On 1st February 2023, the Supreme Court found in favour of the appellants that the Tate Modern art gallery in London was liable in Nuisance. The appellants in this case were the owners of an adjacent block of flats which stands at approximately the same height above ground level as the glass-walled viewing platform of the famous gallery.
The appellants sought an injunction requiring the Tate Modern to prevent its visitors from viewing their flats from the viewing platform, or alternatively, an award of damages. The claim was based on the common law of Nuisance.
Following an initial dismissal of the claim by the High Court in 2019, and then the Court of Appeal in 2020, the appellants took their case to the Supreme Court.

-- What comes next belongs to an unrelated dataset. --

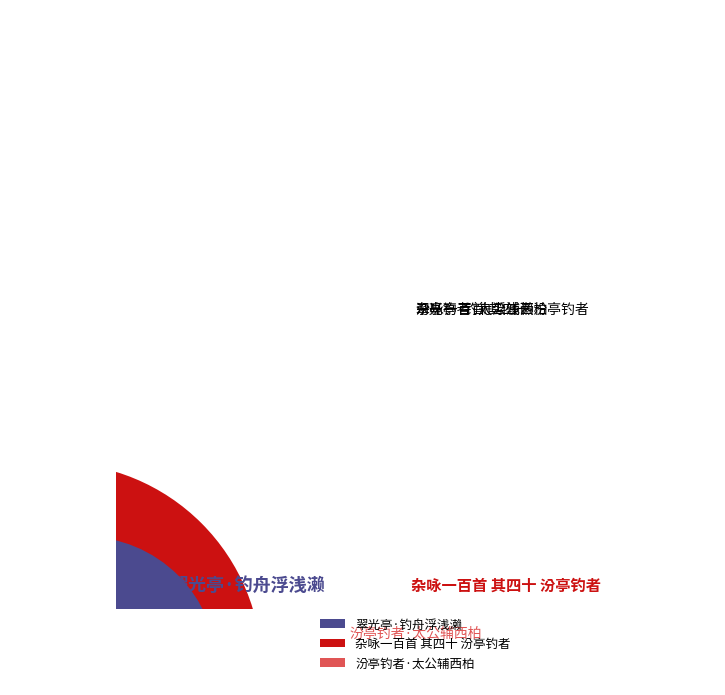

What is the largest slice in the pie chart?

杂咏一百首 其四十 汾亭钓者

The Supreme Court found in favour of the appellants, on a 3-2 majority.
A Nuisance occurs when land is used in a way which wrongfully interferes with the ordinary use and enjoyment of neighbouring land. For something to amount to Nuisance, the interference must be substantial, and the standard against which “substantial” is judged is that of the ordinary person.

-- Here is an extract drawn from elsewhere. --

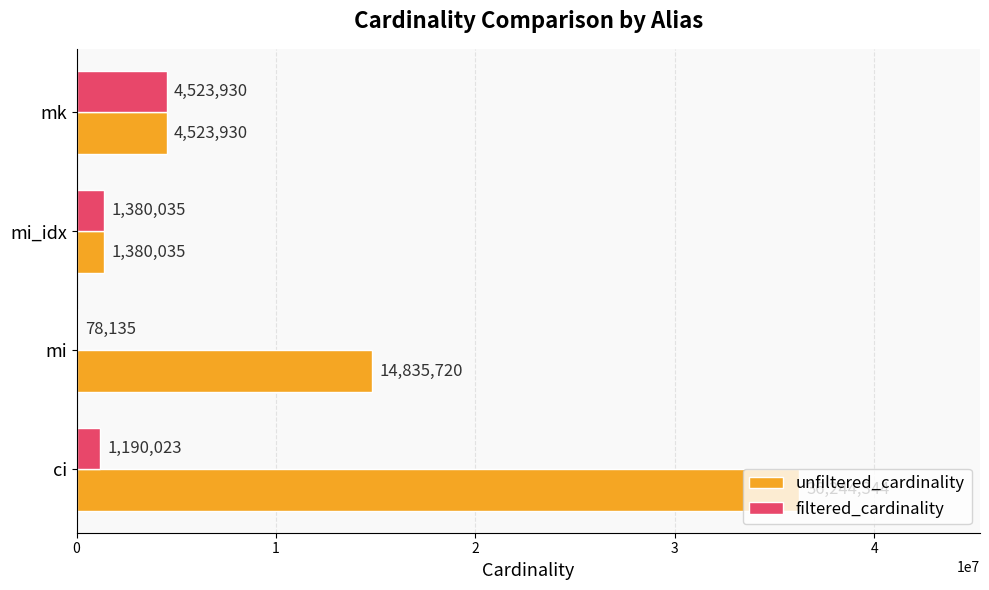

Where is unfiltered_cardinality nearest to the value 18812189?

mi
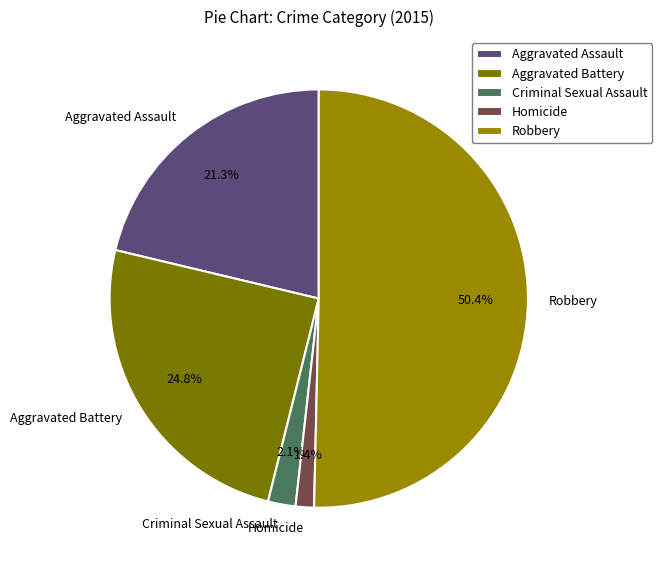

Which slice is the smallest?

Homicide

It is important to note that even where there is substantial interference of the land, the defendant will not be liable if it is doing no more than making a “common and ordinary” use of its own land; something which is judged by having regard to the character of the locality of the land, i.e. whether the land is located within an industrial or residential area.
When considering the case against the Tate Modern, Lord Leggatt gave the majority judgment in favour of the appellants. It was held that:
- An ordinary person would consider the near constant level of intrusion of visitors a substantial interference with the ordinary use and enjoyment of the flat owners’ home and the inviting of visitors of the Tate Modern gallery to the viewing platform was not a common and ordinary use of the land;
- The High Court had erred in judgment in asking whether it was an unreasonable use of land as opposed to common and ordinary use of land. The defendant is using their land in an abnormal and unexpected way by allowing their visitors to use the land as a viewing gallery; and
- The Court of Appeal had erred in judgment by deciding that “mere overlooking” cannot give rise to liability for Nuisance. The Supreme Court held that such constant visual intrusion could give rise to liability for Nuisance.
This judgment provides an interesting analysis of the legal test to be applied in such cases, and the position where certain uses of your own property may interfere with a neighbour’s enjoyment of their own property.